Implications for clinical practice
Mental illness in people with autism and ID is linked to the risk factors of adjustment problems, anxiety, and breaks of continuity. Adjustment problems are directly and indirectly caused by main characteristics of autism. Most basic is an inadequate understanding of the social context; for example, deficient social understanding and social skills, failure to know how to perform some ordinary tasks, and an inability to meet the expectations of others. There is an indirect link with structure dependency. ID and mental illness strengthen and add to the adjustment problems, which may increase their autistic traits in number and severity.
Diagnostic assessment
Research indicates that, even in countries where research addresses mental illness in people with autism, there is probably extensive underdiagnosis of mental illness in this group (Bakken et al., 2010; Bradley et. al., 2011). However, recent studies showing an increased prevalence indicate that more people with autism are being acknowledged as suffering from mental illness (Joshi et al., 2010; Helverschou et al., 2011).
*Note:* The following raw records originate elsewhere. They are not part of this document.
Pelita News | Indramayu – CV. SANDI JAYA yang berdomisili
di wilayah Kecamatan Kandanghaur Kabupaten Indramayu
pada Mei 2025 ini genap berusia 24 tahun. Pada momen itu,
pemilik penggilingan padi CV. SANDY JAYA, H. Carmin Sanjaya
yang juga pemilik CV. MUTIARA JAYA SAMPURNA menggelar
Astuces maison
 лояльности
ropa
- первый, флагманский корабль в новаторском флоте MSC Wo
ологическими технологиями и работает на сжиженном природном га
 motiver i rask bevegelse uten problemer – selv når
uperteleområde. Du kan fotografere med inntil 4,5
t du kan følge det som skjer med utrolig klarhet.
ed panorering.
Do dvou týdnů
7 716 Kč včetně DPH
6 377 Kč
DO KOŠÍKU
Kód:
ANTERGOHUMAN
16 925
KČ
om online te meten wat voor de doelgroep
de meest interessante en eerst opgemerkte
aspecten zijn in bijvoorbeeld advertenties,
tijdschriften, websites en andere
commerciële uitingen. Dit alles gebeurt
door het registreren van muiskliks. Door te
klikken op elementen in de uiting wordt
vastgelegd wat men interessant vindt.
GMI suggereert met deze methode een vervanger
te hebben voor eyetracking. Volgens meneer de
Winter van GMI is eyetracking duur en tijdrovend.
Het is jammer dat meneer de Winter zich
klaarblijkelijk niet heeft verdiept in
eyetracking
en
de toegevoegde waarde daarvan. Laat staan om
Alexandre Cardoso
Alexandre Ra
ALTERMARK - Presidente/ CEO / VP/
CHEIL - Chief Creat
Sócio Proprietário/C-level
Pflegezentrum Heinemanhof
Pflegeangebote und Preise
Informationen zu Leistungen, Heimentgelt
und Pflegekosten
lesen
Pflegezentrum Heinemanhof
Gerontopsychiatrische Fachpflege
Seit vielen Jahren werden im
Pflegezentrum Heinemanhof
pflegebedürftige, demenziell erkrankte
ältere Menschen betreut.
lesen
Understanding the patients’ symptoms, colored by idiosyncratic speech and behavior, is a prerequisite for valid diagnoses. For example, to distinguish between idiosyncratic ways of expressing feelings and psychotic delusions, information about characteristics and symptoms must be collected from preschool childhood onwards (Bakken and Høidal, 2013). Information including psychometrics, interviews with formal and informal caregivers, observations, and physiological measures is crucial (MacNeil et al., 2009; Bakken and Høidal, 2013).
Confounding between autism and mental illness may cause diagnostic shadowing both ways; mental illness may be overlooked when symptoms are attributed to impairments caused by autism, and autism may be overlooked by mental illness symptoms overshadowing characteristics of autism (Geurts and Jansen, 2011; Cholemkery et al., 2014).